The division algorithm for polynomials has several important implications and applications in mathematics:

• Factor Theorem: The factor theorem is a direct consequence of the division algorithm. It states that a polynomial f(x) has a factor (x - a) if and only if f(a) = 0. This is because if (x - a) is a factor of f(x), then the remainder when f(x) is divided by (x - a) is zero.
• Remainder Theorem: The remainder theorem states that if a polynomial f(x) is divided by (x - a), then the remainder is f(a). This is another direct result of the division algorithm, where f(x) = (x - a)q(x) + r, and r is the remainder. Evaluating at x = a gives f(a) = r.
• Euclidean Algorithm for Polynomials: The division algorithm is used as the basis for the Euclidean algorithm to find the greatest common divisor (GCD) of two polynomials.
• Partial Fraction Decomposition: In calculus and engineering, the division algorithm is used to simplify rational functions by performing partial fraction decomposition. This involves dividing polynomials to express a rational function as a sum of simpler fractions.
• Root Finding: The division algorithm helps in finding roots of polynomials. If a root r of a polynomial p(x) is known, dividing p(x) by (x - r) yields a quotient of lower degree, which can then be used to find other roots.
• Coding Theory: Polynomials and their division play a crucial role in error-correcting codes, such as Reed-Solomon codes, used in digital communication and storage.

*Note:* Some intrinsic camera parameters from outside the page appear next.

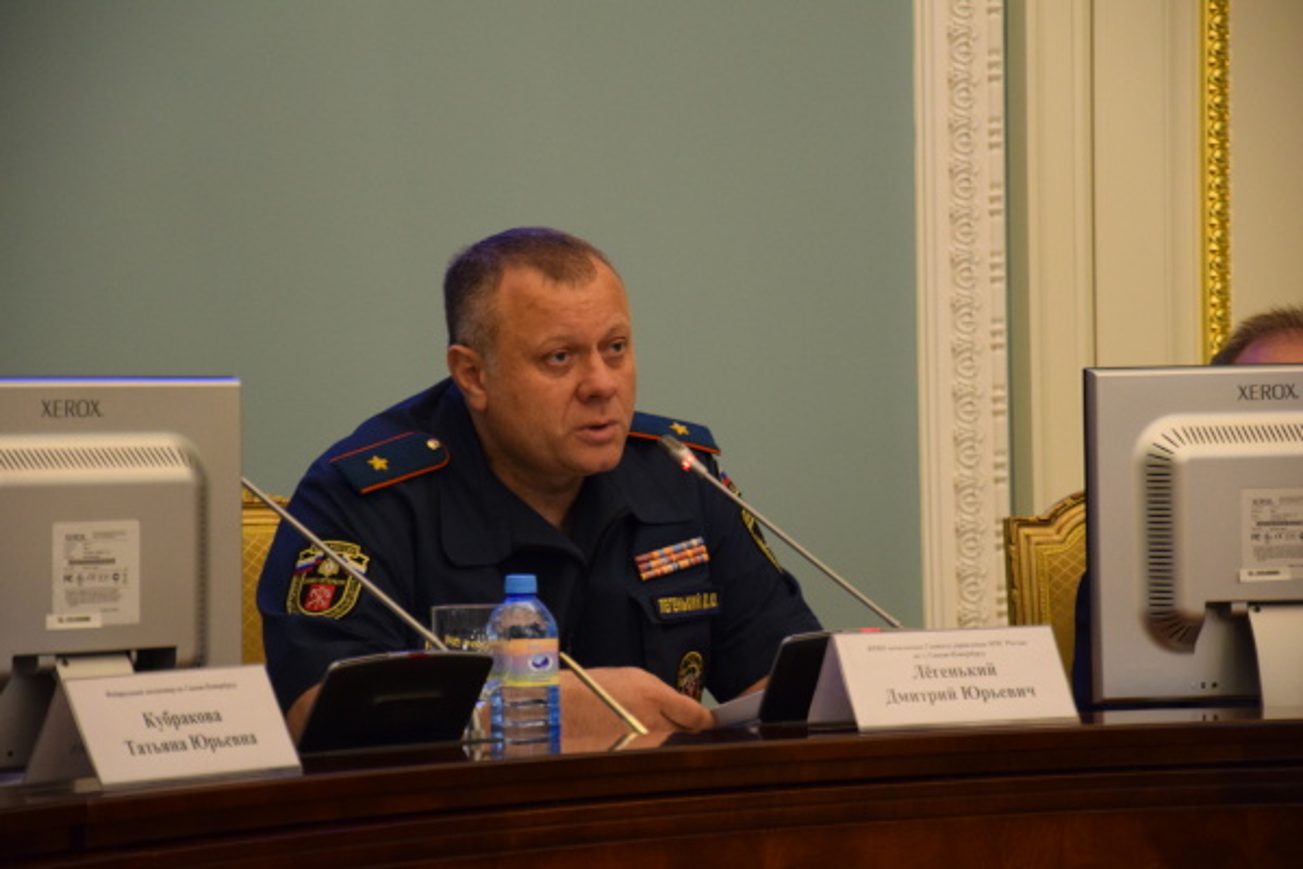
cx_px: 652
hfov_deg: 13.0
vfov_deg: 8.7
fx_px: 5700
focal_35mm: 158
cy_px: 434
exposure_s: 1/60
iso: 2000
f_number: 5.6
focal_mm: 105
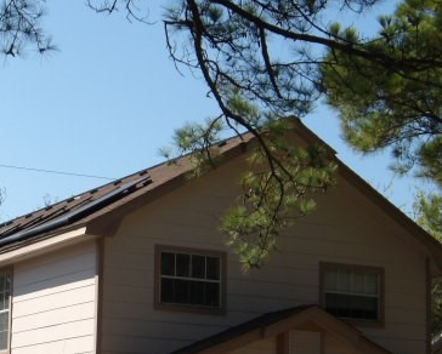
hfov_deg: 15.9
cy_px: 255
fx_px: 1571
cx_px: 94
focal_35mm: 120
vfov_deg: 12.8
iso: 100
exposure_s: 1/569
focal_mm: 12.5
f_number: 4.9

Common Mistakes and Pitfalls

When working with the division algorithm for polynomials, several common mistakes and pitfalls can occur:

• Incorrectly Arranging Polynomials: Failing to arrange the polynomials in descending order of powers of x.
• Arithmetic Errors: Making mistakes in the multiplication or subtraction steps.
• Incorrect Degree Calculation: Miscalculating the degree of the remainder, leading to an incorrect termination of the division process.
• Forgetting to Include Zero Coefficients: When a polynomial is missing terms (e.g., x^3 + 1), it is important to include zero coefficients for the missing terms (e.g., x^3 + 0x^2 + 0x + 1) to avoid errors in the division.
• Misunderstanding the Uniqueness Condition: Thinking that there can be multiple quotients and remainders, which contradicts the uniqueness part of the theorem.
• Applying the Algorithm to Non-Polynomial Expressions: Attempting to apply the division algorithm to expressions that are not polynomials, such as those involving fractional or negative exponents.

Conclusion

The division algorithm for polynomials is a fundamental result in algebra, providing a structured method for dividing one polynomial by another. The proof of its existence and uniqueness is crucial for understanding its validity and applicability. The inductive proof demonstrates that for any two polynomials a(x) and b(x), there exist unique polynomials q(x) and r(x) such that a(x) = b(x)q(x) + r(x), and the degree of r(x) is less than the degree of b(x). This algorithm has numerous applications in mathematics, engineering, and computer science, including factorization, simplification, root finding, and coding theory. A thorough understanding of the division algorithm and its proof enhances one's ability to work with polynomials and solve related problems effectively.